→ ACTIVITY
For the lines from the one with "focal_35mm: 29" to the end of the listing below, both ends included, give an exact copy and nothing more. Do not copy pictures.

→ EXTRACTED RECORDS

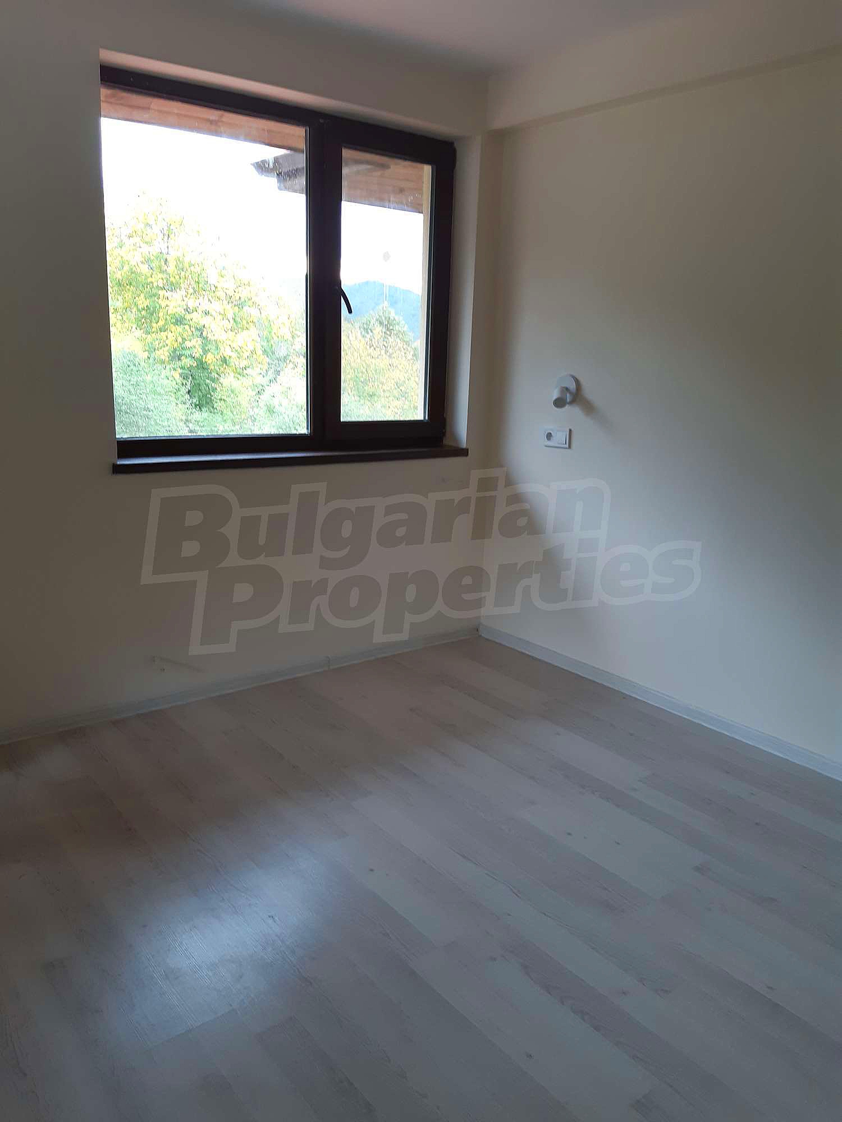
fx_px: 843
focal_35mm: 26
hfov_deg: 53.1
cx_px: 421
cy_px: 561
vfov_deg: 67.3
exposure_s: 1/50
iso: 100
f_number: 1.7
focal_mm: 3.92
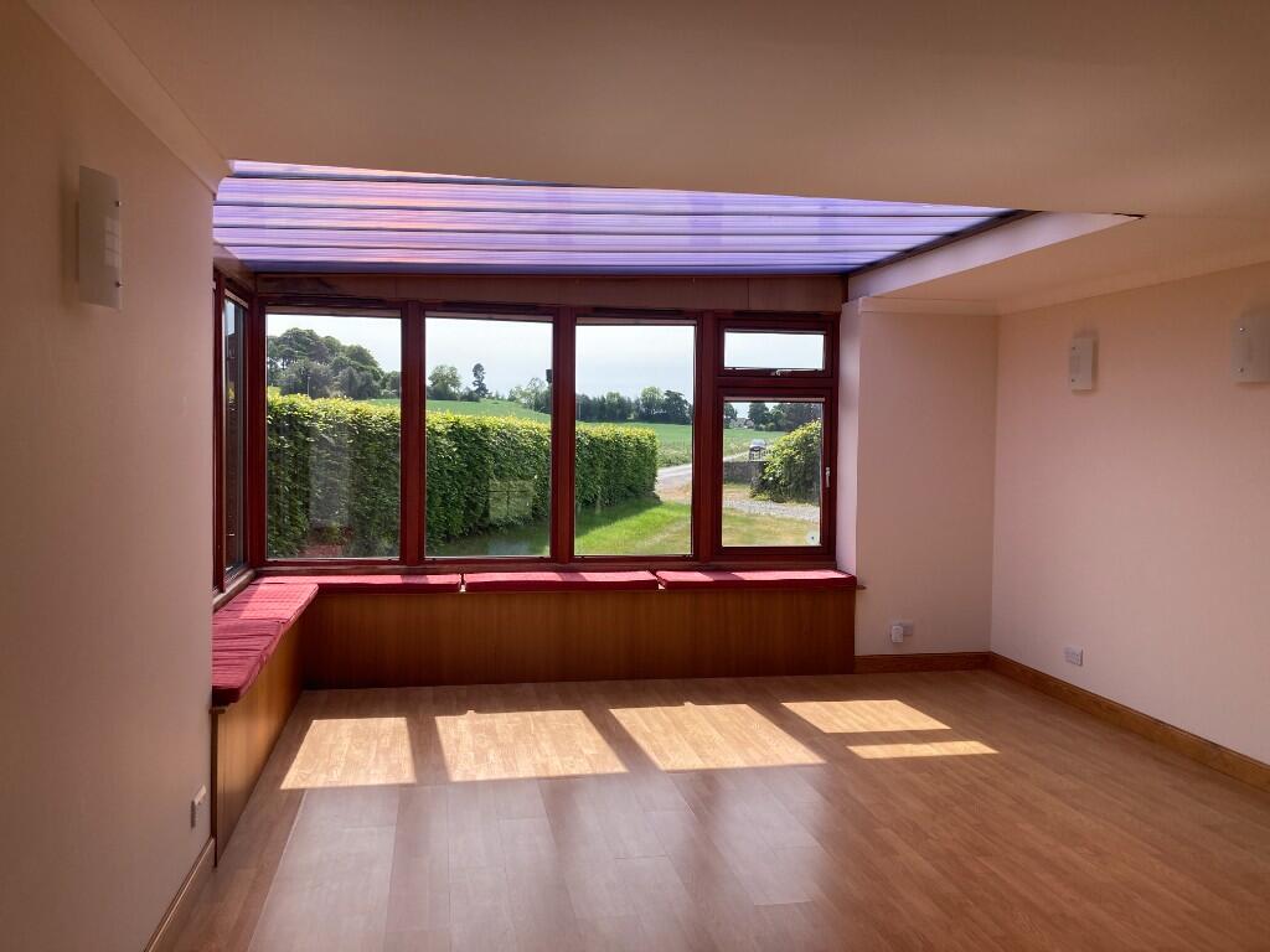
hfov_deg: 63.4
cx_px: 635
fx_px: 1027
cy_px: 476
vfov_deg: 49.7
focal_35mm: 28
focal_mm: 3.99
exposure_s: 1/615
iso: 20
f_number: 1.8
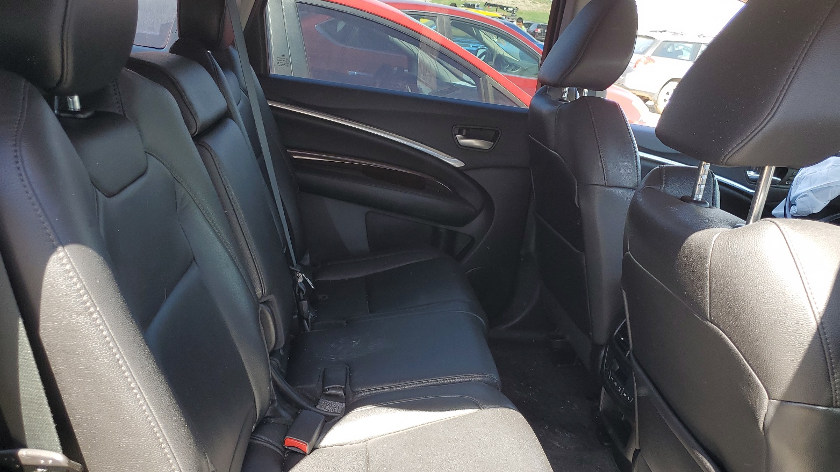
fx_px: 646
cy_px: 317
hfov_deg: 66.1
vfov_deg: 39.7
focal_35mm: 29
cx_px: 413
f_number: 1.5
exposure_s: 1/200
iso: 50
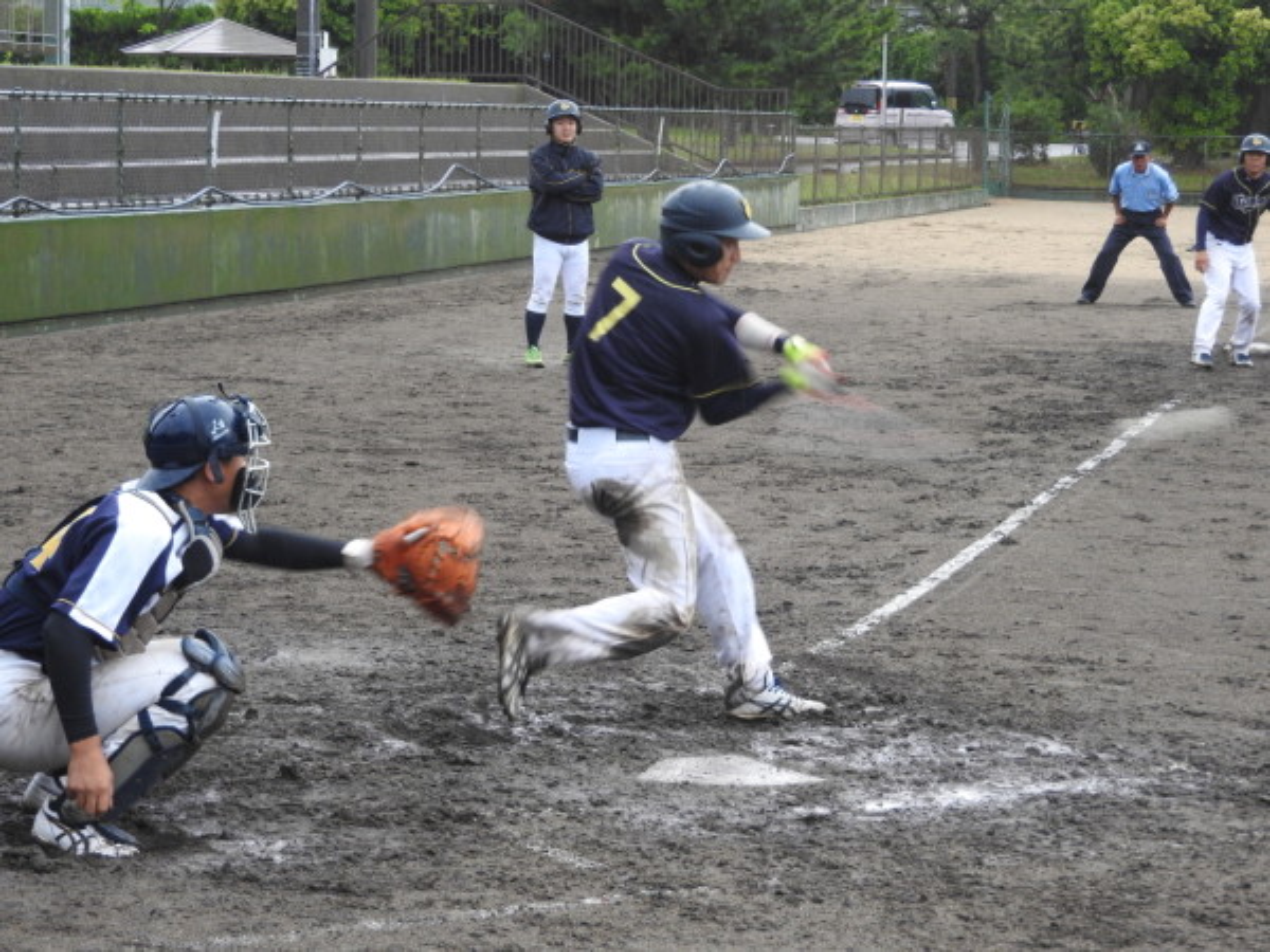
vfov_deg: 14.1
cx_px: 635
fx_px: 3852
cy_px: 476
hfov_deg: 18.7
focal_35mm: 105
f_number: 4.8
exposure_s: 1/60
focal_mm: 18.8
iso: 200
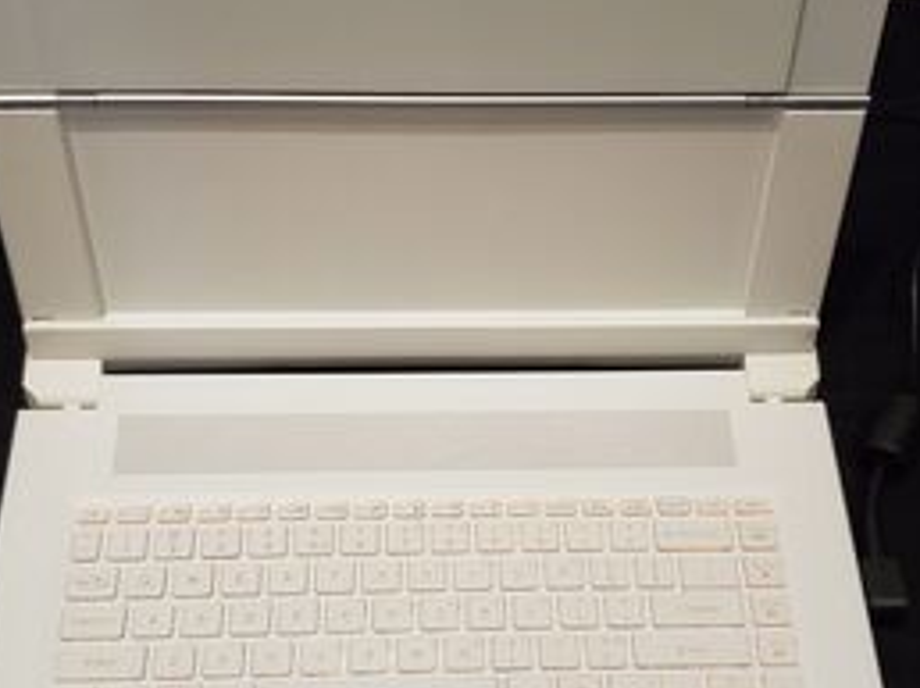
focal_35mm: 55
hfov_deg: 35.0
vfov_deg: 26.4
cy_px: 426
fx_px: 1460
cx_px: 492
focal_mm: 4.3
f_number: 1.5
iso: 200
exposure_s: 1/60
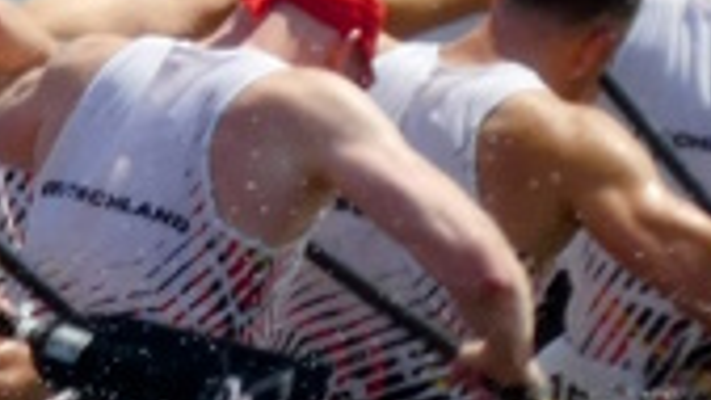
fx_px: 58340
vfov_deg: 0.4
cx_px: -34
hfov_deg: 0.7
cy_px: 219
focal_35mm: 3095
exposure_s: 1/640
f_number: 5.6
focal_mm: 71.7
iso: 80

→ RESULT OF THIS EXERCISE
focal_35mm: 29
cx_px: 413
f_number: 1.5
exposure_s: 1/200
iso: 50
vfov_deg: 14.1
cx_px: 635
fx_px: 3852
cy_px: 476
hfov_deg: 18.7
focal_35mm: 105
f_number: 4.8
exposure_s: 1/60
focal_mm: 18.8
iso: 200
focal_35mm: 55
hfov_deg: 35.0
vfov_deg: 26.4
cy_px: 426
fx_px: 1460
cx_px: 492
focal_mm: 4.3
f_number: 1.5
iso: 200
exposure_s: 1/60
fx_px: 58340
vfov_deg: 0.4
cx_px: -34
hfov_deg: 0.7
cy_px: 219
focal_35mm: 3095
exposure_s: 1/640
f_number: 5.6
focal_mm: 71.7
iso: 80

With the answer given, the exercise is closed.